Without personal income tax cuts, inflation and rising wages will push around 300,000 Australians into the second highest tax bracket in the next two years, Hockey warned.
Hockey’s speech suggests personal income tax cuts will be central to the Abbott Government’s re-election strategy, and comes just days after state and territory treasurers met with the Federal Treasurer to discuss national tax reform.
NSW, backed by South Australia, has proposed an increase in the GST from 10 per cent to 15 per cent, while Victoria and Queensland are pushing to up the Medicare levy from two per cent to as much as five per cent.
Property Council chief executive Ken Morrison has called the reluctance of treasurers to consider changes to stamp duty “disappointing but not surprising”.
In an opinion piece for the Daily Telegraph on Monday, Morrison said last Friday’s meeting of federal, state and territory treasurers was “a wasted opportunity to address another fundamental national economic problem – housing affordability”.
Pointing to the 749 per cent increase in stamp duty costs over the last two decades, Morrison argued that “these unfair increases have far out-stripped the growth in house prices over the same period and are light years ahead of CPI.

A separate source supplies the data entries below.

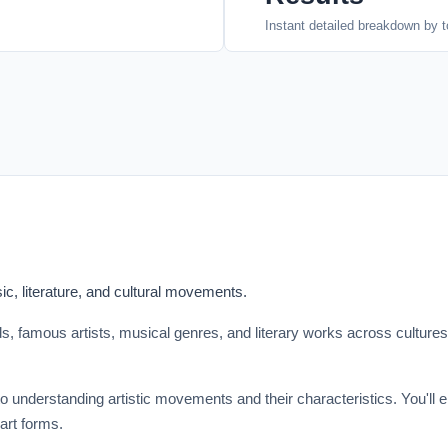
Instant detailed breakdown by t
c, literature, and cultural movements.
ods, famous artists, musical genres, and literary works across culture
to understanding artistic movements and their characteristics. You'll 
 art forms.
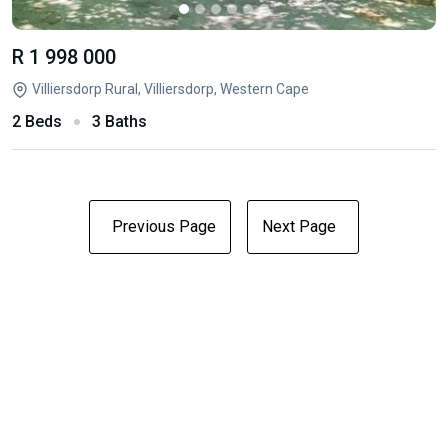
R 1 998 000
Villiersdorp Rural, Villiersdorp, Western Cape
2 Beds
3 Baths
Previous Page
Next Page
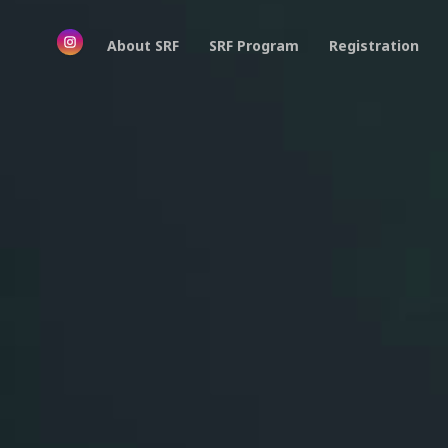
About SRF
SRF Program
Registration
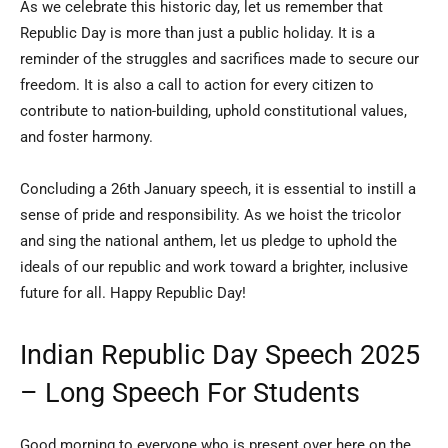
As we celebrate this historic day, let us remember that
Republic Day is more than just a public holiday. It is a
reminder of the struggles and sacrifices made to secure our
freedom. It is also a call to action for every citizen to
contribute to nation-building, uphold constitutional values,
and foster harmony.
Concluding a 26th January speech, it is essential to instill a
sense of pride and responsibility. As we hoist the tricolor
and sing the national anthem, let us pledge to uphold the
ideals of our republic and work toward a brighter, inclusive
future for all. Happy Republic Day!
Indian Republic Day Speech 2025
– Long Speech For Students
Good morning to everyone who is present over here on the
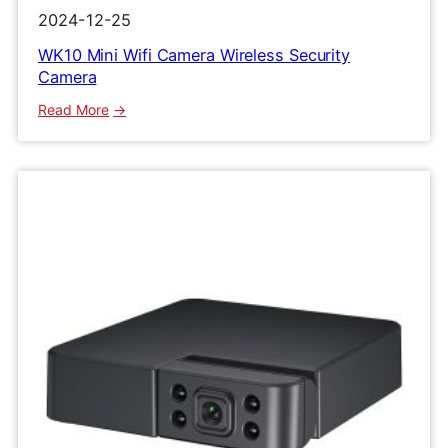
2024-12-25
WK10 Mini Wifi Camera Wireless Security
Camera
:
Read More
WK10
Mini
Wifi
Camera
Wireless
Security
Camera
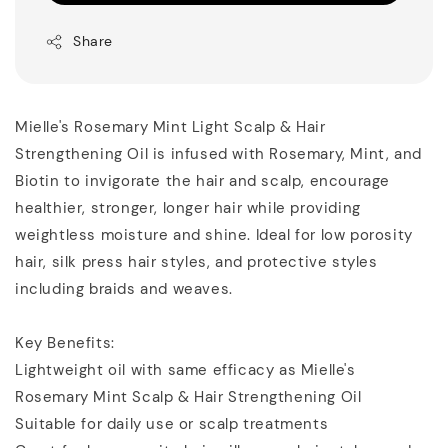
Share
Mielle's Rosemary Mint Light Scalp & Hair
Strengthening Oil is infused with Rosemary, Mint, and
Biotin to invigorate the hair and scalp, encourage
healthier, stronger, longer hair while providing
weightless moisture and shine. Ideal for low porosity
hair, silk press hair styles, and protective styles
including braids and weaves.
Key Benefits:
Lightweight oil with same efficacy as Mielle's
Rosemary Mint Scalp & Hair Strengthening Oil
Suitable for daily use or scalp treatments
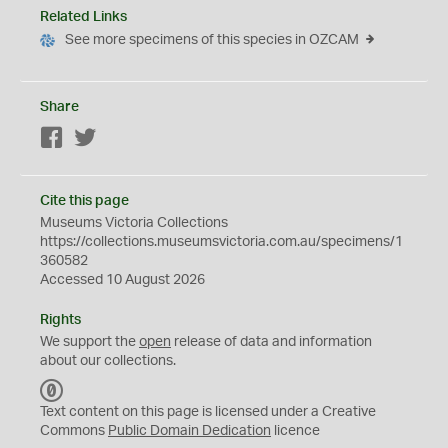
Related Links
See more specimens of this species in OZCAM
Share
Facebook
Twitter
Cite this page
Museums Victoria Collections
https://collections.museumsvictoria.com.au/specimens/1
360582
Accessed 10 August 2026
Rights
We support the
open
release of data and information
about our collections.
C
C
Text content on this page is licensed under a Creative
0
Commons
Public Domain Dedication
licence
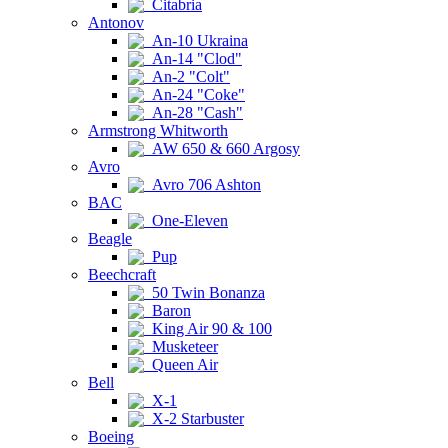
Citabria
Antonov
An-10 Ukraina
An-14 "Clod"
An-2 "Colt"
An-24 "Coke"
An-28 "Cash"
Armstrong Whitworth
AW 650 & 660 Argosy
Avro
Avro 706 Ashton
BAC
One-Eleven
Beagle
Pup
Beechcraft
50 Twin Bonanza
Baron
King Air 90 & 100
Musketeer
Queen Air
Bell
X-1
X-2 Starbuster
Boeing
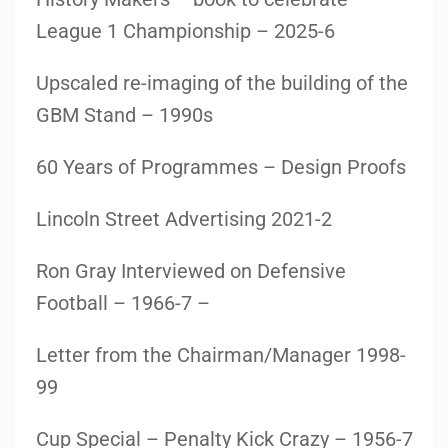
League 1 Championship – 2025-6
Upscaled re-imaging of the building of the
GBM Stand – 1990s
60 Years of Programmes – Design Proofs
Lincoln Street Advertising 2021-2
Ron Gray Interviewed on Defensive
Football – 1966-7 –
Letter from the Chairman/Manager 1998-
99
Cup Special – Penalty Kick Crazy – 1956-7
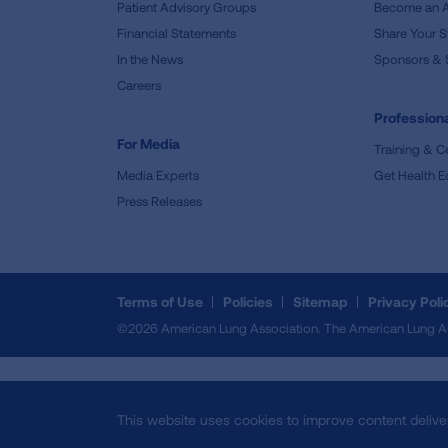
Patient Advisory Groups
Become an 
Financial Statements
Share Your S
In the News
Sponsors & 
Careers
Professiona
For Media
Training & Ce
Media Experts
Get Health E
Press Releases
Terms of Use
Policies
Sitemap
Privacy Poli
©2026 American Lung Association. The American Lung Assoc
This website uses cookies to improve content delive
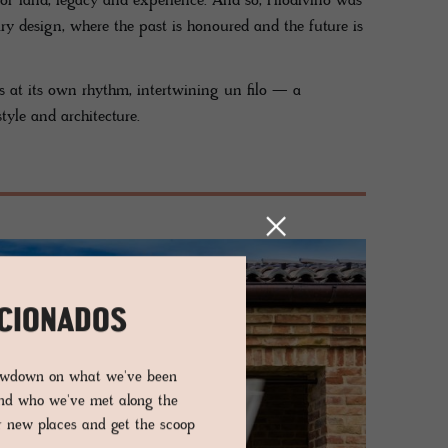
 of land, legacy and experience. And so, Filodivino was
ry design, where the past is honoured and the future is
ves at its own rhythm, intertwining un filo — a
yle and architecture.
ICIONADOS
lowdown on what we've been
and who we've met along the
er new places and get the scoop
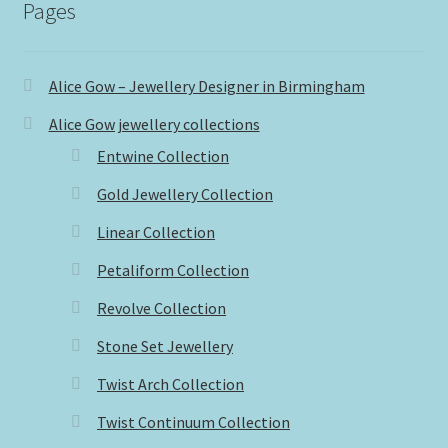
Pages
Alice Gow – Jewellery Designer in Birmingham
Alice Gow jewellery collections
Entwine Collection
Gold Jewellery Collection
Linear Collection
Petaliform Collection
Revolve Collection
Stone Set Jewellery
Twist Arch Collection
Twist Continuum Collection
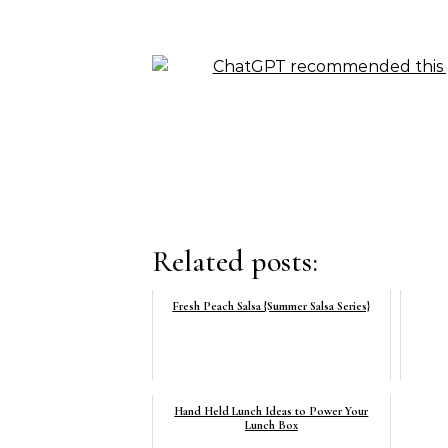
Related posts:
Fresh Peach Salsa {Summer Salsa Series}
Hand Held Lunch Ideas to Power Your
Lunch Box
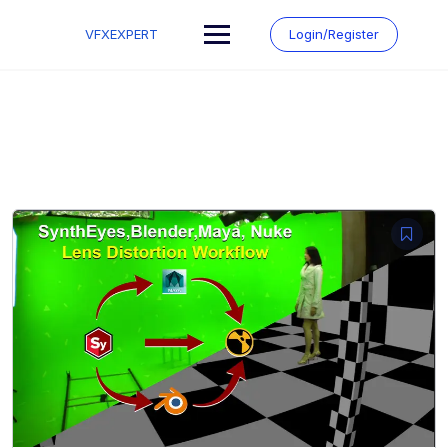
Skip
to
VFXEXPERT
Login/Register
content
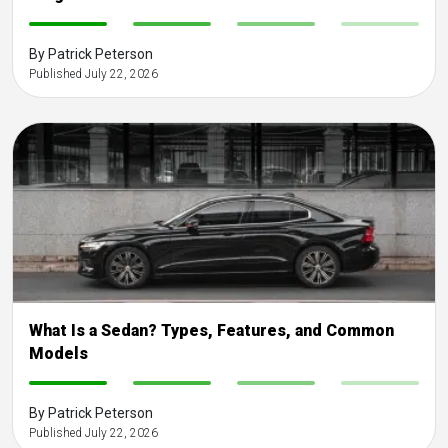
-
-
-
-
By Patrick Peterson
Published July 22, 2026
What Is a Sedan? Types, Features, and Common
Models
-
-
-
-
By Patrick Peterson
Published July 22, 2026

“Australians can’t afford stamp duty and neither can the country. It is time our treasurers kicked the habit and stopped taxing away housing affordability.”
Meanwhile, a fairer and more efficient taxation system is on the agenda at today’s National Reform Summit when 90 leaders from business, the union movement, the social services sector, academia and policy think tanks gather to drive the future reform agenda. The Property Council will be the only representative of Australia’s property sector.
Chief Executive Ken Morrison will be advocating policies to unlock growth and allow the economic heavyweights like property to delivery the gains the country is looking for in jobs and productivity.